Among Gibson's hardships were trying to find hotels that would take her in. She often slept in her car. Some clubs that controlled tournaments refused to invite her. That was the case with Longwood Cricket Club in Boston, scene of the US Doubles, until 1957 when a Wimbledon title and membership on the US Wightman Cup team softened attitudes. The same was true for the Essex County Club in Manchester, Mass., where she appeared at last in 1958.
Even though USTA officialdom, bowing to the entreaties of her mentor, Dr. Walter Johnson, a Lynchburg, Va., physician, OK'd Gibson to enter some lesser tourneys in 1950, the US Championships at Forest Hills seemed unlikely. At that juncture, her angel was Hall of Famer Alice Marble, whose eloquent lobbying in American Lawn Tennis Magazine swung the deal. "If we truly believe in sportsmanship, then Miss Gibson deserves to play," Marble wrote.
Play she did. Nervously departing Harlem, carrying two wooden rackets and a gym bag, she traveled by subway to the West Side Tennis Club for a three-day, two-match adventure. Up and down went her game, with signs of brilliance to come. They put her on a remote court for an easy first-round victory, but couldn't hide her for the second because it involved the reigning Wimbledon champ, Louise Brough.
"We were on the grandstand [secondary] court and it was jammed, about 2,000 people," recalled Brough, 84, over the phone. "I was not that impressed with her at first. But it got tense when she won the second set and we kept breaking each other's serves in the third. With her leading, 7-6, I was getting worried."

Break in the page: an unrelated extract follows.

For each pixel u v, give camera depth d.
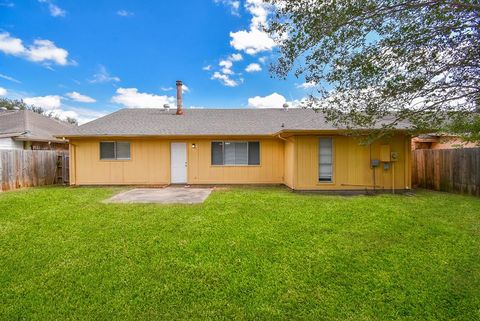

Whereupon providence took a hand. A fierce thunderstorm struck Forest Hills, a lightning bolt toppling one of the large concrete eagles from the stadium's upper rim. Waiting overnight for closure, Gibson was a "nervous wreck," and she lost the last three games of the continuation. Her day against Brough would come, though, a 6-3, 6-2 victory in the 1957 title bout.
The days of glory were soon over, and she died, a recluse, in 2003, unhappy about a divorce and her inability to have children.
Gibson was last seen in public 17 years ago, a dashing figure in a handsome pantsuit and big smile electrifying Wimbledon's royal box. She was there to cheer a disciple, Zina Garrison, in a final lost to Martina Navratilova.
"It was sad at the end," said Garrison. "She was sick, housebound. I think she was a little bitter at not getting the recognition she deserved."
It's too late to make amends, but it's important to try -- as happened last night -- and important to keep her deeds alive. Some time ago, discussing that 1950 killer storm, she mused, "Well, there I was, playing Forest Hills at last, and the lightning knocked down the big stone eagle. I thought maybe it was an omen that the times was a-changing."